EXTRACTED INFORMATION Block Start

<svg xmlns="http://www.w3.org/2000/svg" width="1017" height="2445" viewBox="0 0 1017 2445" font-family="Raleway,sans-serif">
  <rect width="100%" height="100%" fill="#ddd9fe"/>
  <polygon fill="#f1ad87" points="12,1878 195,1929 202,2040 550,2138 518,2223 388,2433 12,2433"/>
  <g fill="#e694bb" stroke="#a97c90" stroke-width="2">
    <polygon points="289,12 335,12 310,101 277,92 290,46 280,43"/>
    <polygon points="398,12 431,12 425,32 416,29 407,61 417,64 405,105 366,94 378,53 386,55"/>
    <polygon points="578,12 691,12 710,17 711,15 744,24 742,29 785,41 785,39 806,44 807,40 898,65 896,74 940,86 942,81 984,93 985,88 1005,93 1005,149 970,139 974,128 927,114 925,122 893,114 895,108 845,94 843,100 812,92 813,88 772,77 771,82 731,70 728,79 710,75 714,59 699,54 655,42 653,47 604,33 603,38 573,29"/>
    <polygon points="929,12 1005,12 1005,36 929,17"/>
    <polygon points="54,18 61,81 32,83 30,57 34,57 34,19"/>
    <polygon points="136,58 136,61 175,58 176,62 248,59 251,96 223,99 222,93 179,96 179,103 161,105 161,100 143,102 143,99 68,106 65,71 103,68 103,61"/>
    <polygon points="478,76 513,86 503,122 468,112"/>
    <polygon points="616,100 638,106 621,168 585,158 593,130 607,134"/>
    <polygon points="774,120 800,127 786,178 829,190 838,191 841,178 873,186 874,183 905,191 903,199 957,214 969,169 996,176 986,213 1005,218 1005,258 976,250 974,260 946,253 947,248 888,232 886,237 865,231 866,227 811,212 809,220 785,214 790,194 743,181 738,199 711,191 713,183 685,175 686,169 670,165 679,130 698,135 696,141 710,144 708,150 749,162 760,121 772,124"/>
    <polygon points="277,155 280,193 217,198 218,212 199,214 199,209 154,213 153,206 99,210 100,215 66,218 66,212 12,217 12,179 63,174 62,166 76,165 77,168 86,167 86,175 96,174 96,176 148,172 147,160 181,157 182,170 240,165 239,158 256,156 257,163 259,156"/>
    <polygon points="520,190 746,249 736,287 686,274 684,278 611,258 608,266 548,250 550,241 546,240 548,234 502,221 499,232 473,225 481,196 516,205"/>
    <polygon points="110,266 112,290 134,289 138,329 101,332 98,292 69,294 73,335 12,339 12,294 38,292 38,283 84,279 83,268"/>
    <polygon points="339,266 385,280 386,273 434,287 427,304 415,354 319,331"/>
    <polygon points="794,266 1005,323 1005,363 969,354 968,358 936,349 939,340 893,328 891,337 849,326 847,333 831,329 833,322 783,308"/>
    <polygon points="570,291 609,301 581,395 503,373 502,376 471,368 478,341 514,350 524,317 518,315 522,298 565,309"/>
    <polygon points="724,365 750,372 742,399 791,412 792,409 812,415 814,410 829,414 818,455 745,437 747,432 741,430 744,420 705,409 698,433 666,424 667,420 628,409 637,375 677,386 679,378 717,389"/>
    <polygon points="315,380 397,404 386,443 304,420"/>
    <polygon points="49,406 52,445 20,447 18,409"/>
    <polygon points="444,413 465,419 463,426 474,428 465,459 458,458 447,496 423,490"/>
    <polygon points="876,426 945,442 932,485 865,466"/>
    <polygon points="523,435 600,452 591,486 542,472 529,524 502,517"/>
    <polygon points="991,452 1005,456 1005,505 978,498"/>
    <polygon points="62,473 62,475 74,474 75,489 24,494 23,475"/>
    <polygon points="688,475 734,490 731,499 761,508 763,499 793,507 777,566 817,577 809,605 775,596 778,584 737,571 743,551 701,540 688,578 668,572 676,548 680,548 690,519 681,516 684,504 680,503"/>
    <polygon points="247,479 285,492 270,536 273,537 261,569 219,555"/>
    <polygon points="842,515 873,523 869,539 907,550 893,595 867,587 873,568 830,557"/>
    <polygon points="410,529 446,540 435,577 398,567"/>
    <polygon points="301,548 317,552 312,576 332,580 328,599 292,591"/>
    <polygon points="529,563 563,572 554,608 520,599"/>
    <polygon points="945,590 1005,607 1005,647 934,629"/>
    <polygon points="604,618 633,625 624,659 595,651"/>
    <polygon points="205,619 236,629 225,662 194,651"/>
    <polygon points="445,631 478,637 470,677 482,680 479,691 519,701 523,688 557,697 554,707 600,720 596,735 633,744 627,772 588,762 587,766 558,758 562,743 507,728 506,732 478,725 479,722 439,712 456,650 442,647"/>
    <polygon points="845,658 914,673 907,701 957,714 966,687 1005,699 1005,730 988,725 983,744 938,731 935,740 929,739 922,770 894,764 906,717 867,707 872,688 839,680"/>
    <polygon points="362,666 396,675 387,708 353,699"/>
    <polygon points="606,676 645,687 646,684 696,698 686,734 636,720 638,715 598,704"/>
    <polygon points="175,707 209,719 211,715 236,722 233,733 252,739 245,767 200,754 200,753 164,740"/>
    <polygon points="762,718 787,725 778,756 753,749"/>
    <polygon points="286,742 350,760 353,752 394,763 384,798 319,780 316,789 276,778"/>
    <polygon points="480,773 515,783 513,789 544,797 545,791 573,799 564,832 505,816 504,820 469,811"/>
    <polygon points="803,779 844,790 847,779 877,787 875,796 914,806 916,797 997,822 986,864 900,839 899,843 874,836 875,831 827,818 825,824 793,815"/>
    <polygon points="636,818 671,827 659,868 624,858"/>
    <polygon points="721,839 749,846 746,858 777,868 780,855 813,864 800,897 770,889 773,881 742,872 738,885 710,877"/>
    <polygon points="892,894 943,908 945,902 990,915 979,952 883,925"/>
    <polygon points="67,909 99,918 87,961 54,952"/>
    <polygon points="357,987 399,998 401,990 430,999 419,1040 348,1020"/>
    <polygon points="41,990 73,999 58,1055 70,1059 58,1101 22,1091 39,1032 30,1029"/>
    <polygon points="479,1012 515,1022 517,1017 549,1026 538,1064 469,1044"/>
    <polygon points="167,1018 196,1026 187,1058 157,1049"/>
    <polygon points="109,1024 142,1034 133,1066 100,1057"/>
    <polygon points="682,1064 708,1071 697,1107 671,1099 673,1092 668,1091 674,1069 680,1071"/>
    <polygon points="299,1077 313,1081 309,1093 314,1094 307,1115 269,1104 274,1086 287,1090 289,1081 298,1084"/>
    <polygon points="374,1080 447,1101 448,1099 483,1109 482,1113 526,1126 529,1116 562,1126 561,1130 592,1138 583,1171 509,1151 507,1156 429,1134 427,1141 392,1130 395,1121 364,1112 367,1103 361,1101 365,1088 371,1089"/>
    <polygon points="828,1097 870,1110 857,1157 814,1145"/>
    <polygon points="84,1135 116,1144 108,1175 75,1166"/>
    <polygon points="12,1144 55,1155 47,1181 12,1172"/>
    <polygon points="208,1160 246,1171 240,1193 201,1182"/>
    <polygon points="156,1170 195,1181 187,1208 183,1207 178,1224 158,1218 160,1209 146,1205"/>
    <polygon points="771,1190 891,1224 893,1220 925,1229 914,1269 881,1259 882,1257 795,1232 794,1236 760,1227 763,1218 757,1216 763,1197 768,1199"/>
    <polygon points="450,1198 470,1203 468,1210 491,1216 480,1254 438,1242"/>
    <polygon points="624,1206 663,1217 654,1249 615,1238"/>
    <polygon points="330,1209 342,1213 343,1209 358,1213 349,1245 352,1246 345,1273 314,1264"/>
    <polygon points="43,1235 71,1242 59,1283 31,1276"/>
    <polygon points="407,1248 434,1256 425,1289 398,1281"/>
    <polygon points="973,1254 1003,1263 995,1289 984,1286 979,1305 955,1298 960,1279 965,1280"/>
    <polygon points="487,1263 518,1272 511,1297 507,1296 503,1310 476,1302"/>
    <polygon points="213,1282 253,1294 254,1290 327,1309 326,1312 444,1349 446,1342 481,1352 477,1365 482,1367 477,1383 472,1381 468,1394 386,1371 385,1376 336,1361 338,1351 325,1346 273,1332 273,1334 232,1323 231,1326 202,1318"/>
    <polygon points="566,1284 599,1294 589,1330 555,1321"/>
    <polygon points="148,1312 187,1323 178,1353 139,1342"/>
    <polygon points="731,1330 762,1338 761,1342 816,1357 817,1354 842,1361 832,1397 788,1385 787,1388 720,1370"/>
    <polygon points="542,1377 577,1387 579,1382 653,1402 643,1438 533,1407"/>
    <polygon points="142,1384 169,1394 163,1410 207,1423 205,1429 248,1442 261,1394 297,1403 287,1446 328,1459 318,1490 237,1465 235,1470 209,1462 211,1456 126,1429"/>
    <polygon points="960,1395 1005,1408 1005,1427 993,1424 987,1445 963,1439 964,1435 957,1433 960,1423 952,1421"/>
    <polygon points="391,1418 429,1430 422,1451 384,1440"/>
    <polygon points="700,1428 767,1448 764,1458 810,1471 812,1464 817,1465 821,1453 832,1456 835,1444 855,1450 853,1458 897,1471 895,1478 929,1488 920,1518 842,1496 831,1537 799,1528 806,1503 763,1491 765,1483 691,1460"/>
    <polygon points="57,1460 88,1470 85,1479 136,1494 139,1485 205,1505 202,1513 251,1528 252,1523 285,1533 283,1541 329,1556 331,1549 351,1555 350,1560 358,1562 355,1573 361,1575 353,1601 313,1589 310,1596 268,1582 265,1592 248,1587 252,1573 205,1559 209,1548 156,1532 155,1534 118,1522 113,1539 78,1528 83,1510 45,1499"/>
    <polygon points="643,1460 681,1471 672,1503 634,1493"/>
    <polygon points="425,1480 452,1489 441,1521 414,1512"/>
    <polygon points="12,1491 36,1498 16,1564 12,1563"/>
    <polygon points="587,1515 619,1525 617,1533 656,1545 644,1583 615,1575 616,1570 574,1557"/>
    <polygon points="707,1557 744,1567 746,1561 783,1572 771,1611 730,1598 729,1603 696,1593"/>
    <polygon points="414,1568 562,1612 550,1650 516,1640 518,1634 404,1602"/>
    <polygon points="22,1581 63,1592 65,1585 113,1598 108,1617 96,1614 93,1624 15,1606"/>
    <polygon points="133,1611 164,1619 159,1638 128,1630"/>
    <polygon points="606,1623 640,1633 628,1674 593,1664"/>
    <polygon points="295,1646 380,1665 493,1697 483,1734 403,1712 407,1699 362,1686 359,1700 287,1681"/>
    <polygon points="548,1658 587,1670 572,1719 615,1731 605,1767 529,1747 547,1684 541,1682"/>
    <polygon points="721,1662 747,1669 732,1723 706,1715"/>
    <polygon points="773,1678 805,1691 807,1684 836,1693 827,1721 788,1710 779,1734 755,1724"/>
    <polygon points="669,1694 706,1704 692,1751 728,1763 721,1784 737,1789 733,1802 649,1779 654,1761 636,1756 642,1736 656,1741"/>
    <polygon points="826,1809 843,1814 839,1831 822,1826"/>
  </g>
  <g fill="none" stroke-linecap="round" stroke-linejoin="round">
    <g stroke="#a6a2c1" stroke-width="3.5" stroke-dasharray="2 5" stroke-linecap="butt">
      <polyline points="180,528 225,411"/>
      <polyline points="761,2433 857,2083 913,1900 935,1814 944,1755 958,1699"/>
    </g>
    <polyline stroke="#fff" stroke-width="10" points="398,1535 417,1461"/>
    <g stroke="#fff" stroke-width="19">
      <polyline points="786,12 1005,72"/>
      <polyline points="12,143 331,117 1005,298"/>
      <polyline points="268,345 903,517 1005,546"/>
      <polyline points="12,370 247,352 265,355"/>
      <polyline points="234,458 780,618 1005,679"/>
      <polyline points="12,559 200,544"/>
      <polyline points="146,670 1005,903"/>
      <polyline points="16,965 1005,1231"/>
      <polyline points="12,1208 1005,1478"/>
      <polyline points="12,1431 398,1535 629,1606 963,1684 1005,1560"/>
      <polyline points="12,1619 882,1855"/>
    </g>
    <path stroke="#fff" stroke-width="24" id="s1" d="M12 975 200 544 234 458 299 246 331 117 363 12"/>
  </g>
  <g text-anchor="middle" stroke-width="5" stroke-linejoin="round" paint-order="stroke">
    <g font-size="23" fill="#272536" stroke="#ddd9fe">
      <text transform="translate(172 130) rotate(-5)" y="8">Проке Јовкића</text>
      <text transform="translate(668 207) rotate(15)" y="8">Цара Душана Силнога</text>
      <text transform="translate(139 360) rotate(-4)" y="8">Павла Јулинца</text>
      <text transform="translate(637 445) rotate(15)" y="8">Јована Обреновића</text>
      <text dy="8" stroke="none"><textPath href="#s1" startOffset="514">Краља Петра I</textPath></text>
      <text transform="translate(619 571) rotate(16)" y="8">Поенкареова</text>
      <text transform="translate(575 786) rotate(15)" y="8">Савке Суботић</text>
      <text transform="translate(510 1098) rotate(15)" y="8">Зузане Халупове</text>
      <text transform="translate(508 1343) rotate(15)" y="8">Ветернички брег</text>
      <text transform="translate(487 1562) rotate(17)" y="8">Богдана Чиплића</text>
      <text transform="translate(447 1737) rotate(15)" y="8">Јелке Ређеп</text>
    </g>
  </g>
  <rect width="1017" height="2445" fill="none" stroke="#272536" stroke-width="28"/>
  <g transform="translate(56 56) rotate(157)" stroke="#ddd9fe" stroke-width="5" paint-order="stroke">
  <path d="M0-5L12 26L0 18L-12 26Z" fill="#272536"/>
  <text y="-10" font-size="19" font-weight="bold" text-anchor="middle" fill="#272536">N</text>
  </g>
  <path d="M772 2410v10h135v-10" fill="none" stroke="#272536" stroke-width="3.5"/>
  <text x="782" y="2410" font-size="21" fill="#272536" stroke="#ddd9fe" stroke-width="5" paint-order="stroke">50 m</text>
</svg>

EXTRACTED INFORMATION Block End

REQUIRED WORK: Which lines of the material contain "linecap"? List them.

COMPLETED EXERCISE:
  <g fill="none" stroke-linecap="round" stroke-linejoin="round">
    <g stroke="#a6a2c1" stroke-width="3.5" stroke-dasharray="2 5" stroke-linecap="butt">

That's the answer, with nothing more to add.